Noise Mechanisms in Small Grain Size Perpendicular Thin Film Media

Abstract

In this paper, we present a set of systematic experimental investigations on possible noise mechanisms for current perpendicular thin film media of small grain sizes. In particular, we focus on intergranular exchange coupling and grain boundary surface anisotropy in the granular layer of the present continuous-granular-composite film structure. Micromagnetic modeling studies are conducted to study the impact of the observed experimental phenomenon. Modeled experiments show that significant intergranular exchange coupling may occur when oxide grain boundary thickness becomes less than 1 nm.
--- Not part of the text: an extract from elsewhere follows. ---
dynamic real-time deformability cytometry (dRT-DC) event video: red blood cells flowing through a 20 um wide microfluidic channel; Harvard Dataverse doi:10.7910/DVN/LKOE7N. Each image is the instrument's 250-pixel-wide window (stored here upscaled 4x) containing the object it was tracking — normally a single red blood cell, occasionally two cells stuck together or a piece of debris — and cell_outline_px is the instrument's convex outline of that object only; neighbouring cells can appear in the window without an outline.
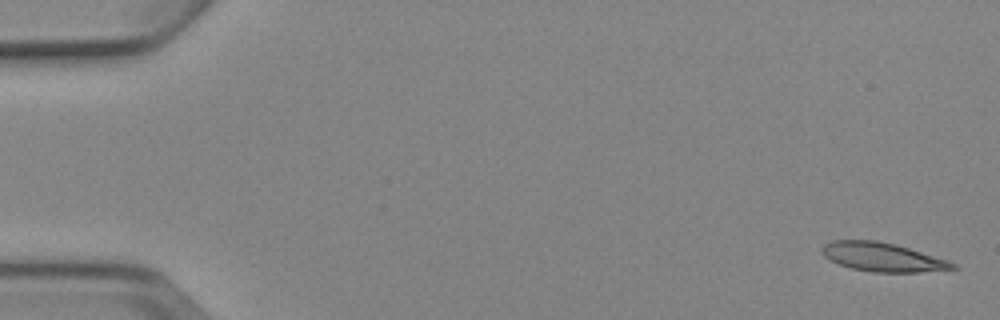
{"species": "Egyptian fruit bat (a non-hibernating species)", "species_latin": "Rousettus aegyptiacus", "temperature_condition": "cold", "stored_images_in_passage": 5, "camera_frame_rate_fps": 3000, "um_per_image_px": 0.085, "animal": {"sex": "female"}, "frame": {"image": 1, "passage_image": 1, "time_ms": 0.0, "image_size_px": [1000, 320], "cell_outline_px": [[960, 268], [920, 272], [872, 272], [852, 268], [840, 264], [824, 256], [820, 252], [820, 248], [824, 244], [832, 240], [876, 240], [896, 244], [948, 260], [956, 264]], "centroid_in_image_um": [75.01, 21.84], "position_along_channel_um": 10.0, "area_um2": 21.96}}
If the grain boundary thickness has significant distribution below this critical value, the exponential dependence of the coupling strength on the oxide thickness would yield significant degradation of the medium signal-to-noise ratio. Carefully designed experiments have also been conducted to study possible grain boundary interfacial anisotropy. Co/Cr, CoPt/Cr, Co/SiO2, Co/Cr2O3, and Co/TiO 2 interfaces are investigated and the corresponding interfacial anisotropy strengths are quantitatively measured. Although Co/SiO2 interfacial anisotropy appears to be the weakest among them, the measured interfacial anisotropy energy strengths for all of them are significant fractions of the crystalline perpendicular anisotropy of the grains at present grain sizes. Finally, we investigated the impact of stacking faults in hcp Co-alloy grains. It is found that when the anisotropy strength of a small segment of a grain substantially reduces due to the existence of stacking faults, it will yield a switching field reduction disproportional to the volume ratio of the segment.